# ACTIVITY
Copy all entries without alteration and skip the pictures they hold.

# THE RECORDS
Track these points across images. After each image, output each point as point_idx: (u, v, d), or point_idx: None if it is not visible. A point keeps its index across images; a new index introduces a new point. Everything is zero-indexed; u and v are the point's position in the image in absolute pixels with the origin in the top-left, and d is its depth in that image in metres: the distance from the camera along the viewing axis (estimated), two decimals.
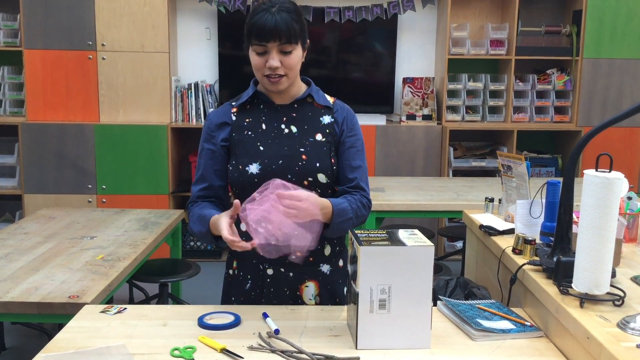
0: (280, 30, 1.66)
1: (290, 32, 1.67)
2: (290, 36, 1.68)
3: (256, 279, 1.83)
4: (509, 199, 2.35)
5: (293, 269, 1.80)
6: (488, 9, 5.05)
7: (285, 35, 1.67)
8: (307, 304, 1.83)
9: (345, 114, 1.84)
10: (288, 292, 1.82)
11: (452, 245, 4.99)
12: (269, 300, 1.82)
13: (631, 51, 4.72)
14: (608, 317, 1.44)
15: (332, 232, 1.72)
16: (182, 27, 4.99)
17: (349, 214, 1.72)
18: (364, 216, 1.80)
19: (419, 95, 4.94)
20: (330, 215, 1.68)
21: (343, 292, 1.88)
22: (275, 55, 1.69)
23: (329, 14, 4.74)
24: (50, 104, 4.62)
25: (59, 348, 1.52)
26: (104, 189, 4.64)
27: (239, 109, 1.83)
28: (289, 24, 1.67)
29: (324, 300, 1.85)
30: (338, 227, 1.71)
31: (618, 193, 1.46)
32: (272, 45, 1.68)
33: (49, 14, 4.50)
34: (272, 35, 1.66)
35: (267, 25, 1.66)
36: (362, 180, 1.82)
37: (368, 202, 1.82)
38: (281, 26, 1.66)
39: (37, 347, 1.61)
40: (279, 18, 1.66)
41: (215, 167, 1.82)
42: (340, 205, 1.71)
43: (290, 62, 1.71)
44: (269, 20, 1.66)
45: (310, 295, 1.84)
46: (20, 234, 3.00)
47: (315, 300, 1.84)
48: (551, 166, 4.97)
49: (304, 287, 1.83)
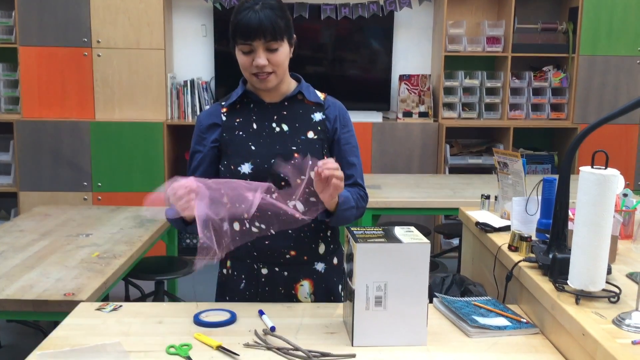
0: (265, 28, 1.64)
1: (275, 29, 1.66)
2: (275, 33, 1.66)
3: (251, 278, 1.82)
4: (505, 196, 2.36)
5: (287, 268, 1.80)
6: (484, 6, 5.05)
7: (270, 33, 1.65)
8: (303, 302, 1.83)
9: (338, 110, 1.84)
10: (283, 291, 1.82)
11: (448, 243, 5.00)
12: (264, 300, 1.81)
13: (627, 48, 4.72)
14: (603, 314, 1.44)
15: (337, 220, 1.73)
16: (177, 24, 4.97)
17: (351, 203, 1.74)
18: (363, 208, 1.81)
19: (416, 93, 4.94)
20: (335, 203, 1.68)
21: (338, 290, 1.88)
22: (262, 53, 1.68)
23: (325, 10, 4.74)
24: (46, 101, 4.60)
25: (54, 346, 1.52)
26: (99, 187, 4.63)
27: (229, 109, 1.82)
28: (273, 21, 1.66)
29: (319, 298, 1.84)
30: (343, 215, 1.72)
31: (614, 190, 1.46)
32: (258, 43, 1.67)
33: (44, 10, 4.48)
34: (256, 34, 1.65)
35: (252, 24, 1.64)
36: (358, 176, 1.83)
37: (365, 195, 1.84)
38: (265, 24, 1.64)
39: (32, 344, 1.60)
40: (262, 15, 1.65)
41: (205, 169, 1.81)
42: (343, 194, 1.70)
43: (277, 59, 1.70)
44: (252, 18, 1.65)
45: (306, 293, 1.83)
46: (15, 231, 2.99)
47: (310, 299, 1.84)
48: (547, 163, 4.97)
49: (298, 285, 1.83)
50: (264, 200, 1.59)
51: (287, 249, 1.77)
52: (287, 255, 1.77)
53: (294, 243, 1.77)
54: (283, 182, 1.71)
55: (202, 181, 1.59)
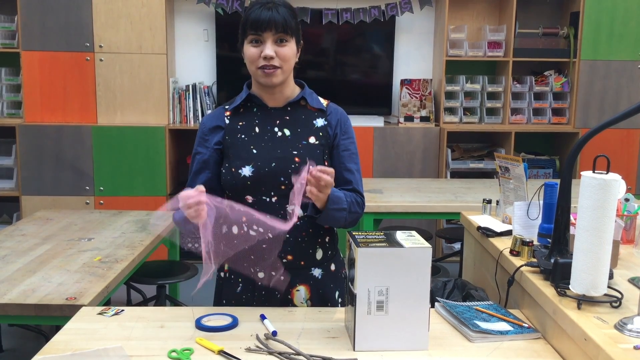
0: (276, 20, 1.68)
1: (286, 23, 1.70)
2: (286, 27, 1.70)
3: (247, 282, 1.83)
4: (507, 201, 2.36)
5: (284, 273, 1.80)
6: (485, 10, 5.06)
7: (281, 25, 1.69)
8: (299, 307, 1.83)
9: (339, 116, 1.84)
10: (279, 296, 1.82)
11: (449, 247, 4.99)
12: (260, 304, 1.81)
13: (628, 53, 4.73)
14: (605, 319, 1.44)
15: (325, 218, 1.70)
16: (179, 28, 4.98)
17: (343, 204, 1.71)
18: (357, 213, 1.79)
19: (417, 97, 4.94)
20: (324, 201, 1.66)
21: (335, 296, 1.87)
22: (270, 45, 1.70)
23: (327, 15, 4.75)
24: (48, 105, 4.61)
25: (56, 350, 1.52)
26: (101, 191, 4.63)
27: (233, 112, 1.83)
28: (285, 16, 1.70)
29: (315, 304, 1.84)
30: (332, 215, 1.69)
31: (615, 195, 1.46)
32: (268, 35, 1.69)
33: (46, 15, 4.50)
34: (267, 25, 1.68)
35: (263, 16, 1.69)
36: (357, 184, 1.82)
37: (362, 202, 1.82)
38: (277, 17, 1.69)
39: (34, 349, 1.60)
40: (274, 11, 1.69)
41: (207, 173, 1.81)
42: (335, 193, 1.70)
43: (285, 53, 1.72)
44: (264, 12, 1.69)
45: (302, 299, 1.83)
46: (17, 235, 3.00)
47: (306, 304, 1.84)
48: (549, 168, 4.97)
49: (295, 290, 1.83)
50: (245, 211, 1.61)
51: (284, 254, 1.77)
52: (284, 260, 1.77)
53: (291, 248, 1.77)
54: (283, 187, 1.72)
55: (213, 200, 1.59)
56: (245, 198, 1.75)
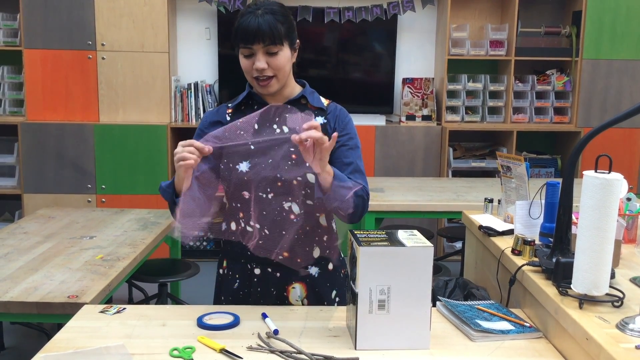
0: (264, 32, 1.67)
1: (273, 33, 1.68)
2: (274, 37, 1.68)
3: (244, 278, 1.84)
4: (509, 200, 2.35)
5: (280, 269, 1.80)
6: (488, 9, 5.05)
7: (268, 37, 1.68)
8: (294, 305, 1.83)
9: (337, 113, 1.84)
10: (275, 293, 1.82)
11: (451, 246, 4.99)
12: (256, 300, 1.82)
13: (630, 52, 4.72)
14: (607, 318, 1.44)
15: (333, 197, 1.64)
16: (181, 27, 4.99)
17: (348, 183, 1.66)
18: (362, 199, 1.72)
19: (419, 96, 4.94)
20: (330, 178, 1.62)
21: (331, 296, 1.87)
22: (261, 57, 1.70)
23: (329, 14, 4.75)
24: (50, 103, 4.62)
25: (58, 348, 1.52)
26: (103, 189, 4.64)
27: (234, 109, 1.85)
28: (272, 25, 1.68)
29: (311, 303, 1.84)
30: (339, 192, 1.63)
31: (617, 194, 1.46)
32: (257, 47, 1.69)
33: (48, 13, 4.50)
34: (255, 38, 1.68)
35: (250, 28, 1.68)
36: (357, 177, 1.78)
37: (365, 192, 1.75)
38: (264, 28, 1.67)
39: (36, 347, 1.61)
40: (262, 20, 1.68)
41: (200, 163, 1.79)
42: (338, 172, 1.66)
43: (277, 63, 1.71)
44: (252, 22, 1.68)
45: (297, 296, 1.83)
46: (19, 233, 3.00)
47: (302, 303, 1.84)
48: (550, 167, 4.97)
49: (290, 288, 1.83)
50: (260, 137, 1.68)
51: (280, 250, 1.76)
52: (280, 257, 1.77)
53: (287, 244, 1.77)
54: (279, 183, 1.72)
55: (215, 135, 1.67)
56: (242, 194, 1.76)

# SOLUTION
Track these points across images. After each image, output each point as point_idx: (u, v, d), or point_idx: None if it is not visible. A point keeps its index across images; a new index introduces a new point. Everything is zero-indexed; u and v are the point's position in the image in absolute pixels with the origin in the top-left, and d is its depth in that image in metres: the distance from the camera along the viewing axis (estimated), two decimals.
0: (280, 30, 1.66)
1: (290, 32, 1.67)
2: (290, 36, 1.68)
3: (256, 279, 1.83)
4: (509, 199, 2.35)
5: (293, 269, 1.80)
6: (488, 9, 5.05)
7: (285, 35, 1.67)
8: (307, 304, 1.83)
9: (345, 114, 1.84)
10: (288, 292, 1.82)
11: (452, 245, 4.99)
12: (269, 300, 1.82)
13: (631, 51, 4.72)
14: (608, 317, 1.44)
15: (332, 232, 1.72)
16: (182, 27, 4.99)
17: (349, 214, 1.72)
18: (364, 216, 1.80)
19: (419, 95, 4.94)
20: (330, 215, 1.68)
21: (343, 292, 1.88)
22: (275, 55, 1.69)
23: (329, 14, 4.74)
24: (50, 104, 4.62)
25: (59, 348, 1.52)
26: (104, 189, 4.64)
27: (239, 109, 1.83)
28: (289, 24, 1.67)
29: (324, 300, 1.85)
30: (338, 227, 1.71)
31: (618, 193, 1.46)
32: (272, 45, 1.68)
33: (49, 14, 4.50)
34: (272, 35, 1.66)
35: (267, 25, 1.66)
36: (362, 180, 1.82)
37: (368, 202, 1.82)
38: (281, 26, 1.66)
39: (37, 347, 1.61)
40: (279, 18, 1.66)
41: (215, 167, 1.82)
42: (340, 205, 1.71)
43: (290, 62, 1.71)
44: (269, 20, 1.66)
45: (310, 295, 1.84)
46: (20, 234, 3.00)
47: (315, 300, 1.84)
48: (551, 166, 4.97)
49: (304, 287, 1.83)
0: (265, 28, 1.64)
1: (275, 29, 1.66)
2: (275, 33, 1.66)
3: (251, 278, 1.82)
4: (505, 196, 2.36)
5: (287, 268, 1.80)
6: (484, 6, 5.05)
7: (270, 33, 1.65)
8: (303, 302, 1.83)
9: (338, 110, 1.84)
10: (283, 291, 1.82)
11: (448, 243, 5.00)
12: (264, 300, 1.81)
13: (627, 48, 4.72)
14: (603, 314, 1.44)
15: (337, 220, 1.73)
16: (177, 24, 4.97)
17: (351, 203, 1.74)
18: (363, 208, 1.81)
19: (416, 93, 4.94)
20: (335, 203, 1.68)
21: (338, 290, 1.88)
22: (262, 53, 1.68)
23: (325, 10, 4.74)
24: (46, 101, 4.60)
25: (54, 346, 1.52)
26: (99, 187, 4.63)
27: (229, 109, 1.82)
28: (273, 21, 1.66)
29: (319, 298, 1.84)
30: (343, 215, 1.72)
31: (614, 190, 1.46)
32: (258, 43, 1.67)
33: (44, 10, 4.48)
34: (256, 34, 1.65)
35: (252, 24, 1.64)
36: (358, 176, 1.83)
37: (365, 195, 1.84)
38: (265, 24, 1.64)
39: (32, 344, 1.60)
40: (262, 15, 1.65)
41: (205, 169, 1.81)
42: (343, 194, 1.70)
43: (277, 59, 1.70)
44: (252, 18, 1.65)
45: (306, 293, 1.83)
46: (15, 231, 2.99)
47: (310, 299, 1.84)
48: (547, 163, 4.97)
49: (298, 285, 1.83)
50: (264, 200, 1.59)
51: (287, 249, 1.77)
52: (287, 255, 1.77)
53: (294, 243, 1.77)
54: (283, 182, 1.71)
55: (202, 181, 1.59)
0: (276, 20, 1.68)
1: (286, 23, 1.70)
2: (286, 27, 1.70)
3: (247, 282, 1.83)
4: (507, 201, 2.36)
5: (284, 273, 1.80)
6: (485, 10, 5.06)
7: (281, 25, 1.69)
8: (299, 307, 1.83)
9: (339, 116, 1.84)
10: (279, 296, 1.82)
11: (449, 247, 4.99)
12: (260, 304, 1.81)
13: (628, 53, 4.73)
14: (605, 319, 1.44)
15: (325, 218, 1.70)
16: (179, 28, 4.98)
17: (343, 204, 1.71)
18: (357, 213, 1.79)
19: (417, 97, 4.94)
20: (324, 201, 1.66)
21: (335, 296, 1.87)
22: (270, 45, 1.70)
23: (327, 15, 4.75)
24: (48, 105, 4.61)
25: (56, 350, 1.52)
26: (101, 191, 4.63)
27: (233, 112, 1.83)
28: (285, 16, 1.70)
29: (315, 304, 1.84)
30: (332, 215, 1.69)
31: (615, 195, 1.46)
32: (268, 35, 1.69)
33: (46, 15, 4.50)
34: (267, 25, 1.68)
35: (263, 16, 1.69)
36: (357, 184, 1.82)
37: (362, 202, 1.82)
38: (277, 17, 1.69)
39: (34, 349, 1.60)
40: (274, 11, 1.69)
41: (207, 173, 1.81)
42: (335, 193, 1.70)
43: (285, 53, 1.72)
44: (264, 12, 1.69)
45: (302, 299, 1.83)
46: (17, 235, 3.00)
47: (306, 304, 1.84)
48: (549, 168, 4.97)
49: (295, 290, 1.83)
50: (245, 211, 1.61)
51: (284, 254, 1.77)
52: (284, 260, 1.77)
53: (291, 248, 1.77)
54: (283, 187, 1.72)
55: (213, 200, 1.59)
56: (245, 198, 1.75)
0: (264, 32, 1.67)
1: (273, 33, 1.68)
2: (274, 37, 1.68)
3: (244, 278, 1.84)
4: (509, 200, 2.35)
5: (280, 269, 1.80)
6: (488, 9, 5.05)
7: (268, 37, 1.68)
8: (294, 305, 1.83)
9: (337, 113, 1.84)
10: (275, 293, 1.82)
11: (451, 246, 4.99)
12: (256, 300, 1.82)
13: (630, 52, 4.72)
14: (607, 318, 1.44)
15: (333, 197, 1.64)
16: (181, 27, 4.99)
17: (348, 183, 1.66)
18: (362, 199, 1.72)
19: (419, 96, 4.94)
20: (330, 178, 1.62)
21: (331, 296, 1.87)
22: (261, 57, 1.70)
23: (329, 14, 4.75)
24: (50, 103, 4.62)
25: (58, 348, 1.52)
26: (103, 189, 4.64)
27: (234, 109, 1.85)
28: (272, 25, 1.68)
29: (311, 303, 1.84)
30: (339, 192, 1.63)
31: (617, 194, 1.46)
32: (257, 47, 1.69)
33: (48, 13, 4.50)
34: (255, 38, 1.68)
35: (250, 28, 1.68)
36: (357, 177, 1.78)
37: (365, 192, 1.75)
38: (264, 28, 1.67)
39: (36, 347, 1.61)
40: (262, 20, 1.68)
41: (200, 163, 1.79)
42: (338, 172, 1.66)
43: (277, 63, 1.71)
44: (252, 22, 1.68)
45: (297, 296, 1.83)
46: (19, 233, 3.00)
47: (302, 303, 1.84)
48: (550, 167, 4.97)
49: (290, 288, 1.83)
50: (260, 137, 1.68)
51: (280, 250, 1.76)
52: (280, 257, 1.77)
53: (287, 244, 1.77)
54: (279, 183, 1.72)
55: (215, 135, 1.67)
56: (242, 194, 1.76)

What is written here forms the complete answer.